The invention relates generally to spectroscopy systems and, more particularly, to a method and apparatus for improved signal-to-noise ratio in Raman signal detection for micro electromechanical system (MEMS) based spectrometer devices.
Spectroscopy generally refers to the process of measuring energy or intensity as a function of wavelength in a beam of light or radiation. More specifically, spectroscopy uses the absorption, emission, or scattering of electromagnetic radiation by atoms, molecules or ions to qualitatively and quantitatively study physical properties and processes of matter. Raman spectroscopy relies on the inelastic scattering of intense, monochromatic light, typically from a laser source operating in the visible, near infrared, or ultraviolet range. Photons of the monochromatic source excite molecules in the sample upon inelastic interaction, resulting in the energy of the laser photons being shifted up or down. The shift in energy yields information about the molecular vibration modes in the system/sample.
However, Raman scattering is a comparatively weak effect in comparison to Rayleigh (elastic) scattering in which energy is not exchanged. Depending on the particular molecular composition of a sample, only about one scattered photon in 106 to about 108 tends to be Raman shifted.
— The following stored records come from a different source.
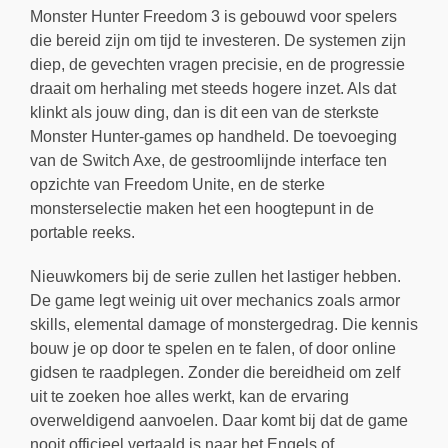
Monster Hunter Freedom 3 is gebouwd voor spelers
die bereid zijn om tijd te investeren. De systemen zijn
diep, de gevechten vragen precisie, en de progressie
draait om herhaling met steeds hogere inzet. Als dat
klinkt als jouw ding, dan is dit een van de sterkste
Monster Hunter-games op handheld. De toevoeging
van de Switch Axe, de gestroomlijnde interface ten
opzichte van Freedom Unite, en de sterke
monsterselectie maken het een hoogtepunt in de
portable reeks.
Nieuwkomers bij de serie zullen het lastiger hebben.
De game legt weinig uit over mechanics zoals armor
skills, elemental damage of monstergedrag. Die kennis
bouw je op door te spelen en te falen, of door online
gidsen te raadplegen. Zonder die bereidheid om zelf
uit te zoeken hoe alles werkt, kan de ervaring
overweldigend aanvoelen. Daar komt bij dat de game
nooit officieel vertaald is naar het Engels of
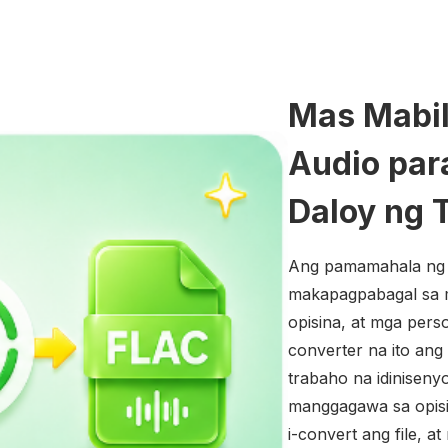
Mas Mabil
Audio par
Daloy ng 
Ang pamamahala ng m
makapagpabagal sa m
opisina, at mga per
converter na ito ang
trabaho na idinisen
manggagawa sa opisin
i-convert ang file, 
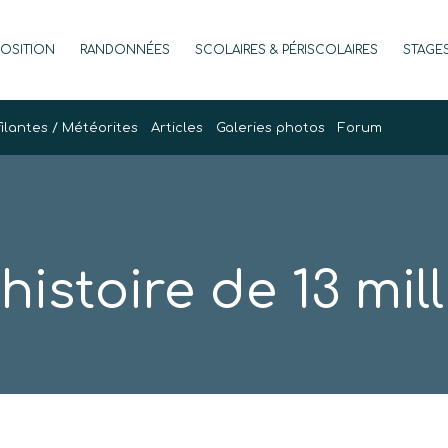
POSITION
RANDONNÉES
SCOLAIRES & PÉRISCOLAIRES
STAGE
filantes / Météorites
Articles
Galeries photos
Forum
histoire de 13 mi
Because Raman scattering is such a comparatively weak phenomenon, an instrument used to analyze the Raman signal should be able to substantially reject Rayleigh scattering, have a high signal to noise ratio, and have high immunity to ambient light. Otherwise, a Raman shift may not be measurable.
A challenge in implementing Raman spectroscopy is separating the weak inelastically scattered light from the intense Rayleigh-scattered laser light. Conventional Raman spectrometers typically use reflective or absorptive filters, as well as holographic diffraction gratings and multiple dispersion stages, to achieve a high degree of laser rejection. A photon-counting photomultiplier tube (PMT) or a charge coupled device (CCD) camera is typically used to detect the Raman scattered light.
Concurrently, however, there is a growing need for miniaturization of instruments for biological, chemical and gas sensing in applications that vary from medical to pharmaceutical to industrial to security. This is creating a paradigm shift in experimentation and measurement, where the trend is to bring the instrument/lab to the sample rather than bringing the sample back to the lab for analysis. Unfortunately, conventional methods of Raman detection that also provide sufficient signal-to-noise ratio (e.g., PMTs, CCD cameras) are generally not compatible with MEMS scaled devices, due to the bulk associated therewith. Accordingly, it is desirable to be able to detect Raman scattering with a higher signal-to-noise ratio given the constraints of smaller, on-chip “in the field” spectrometer devices.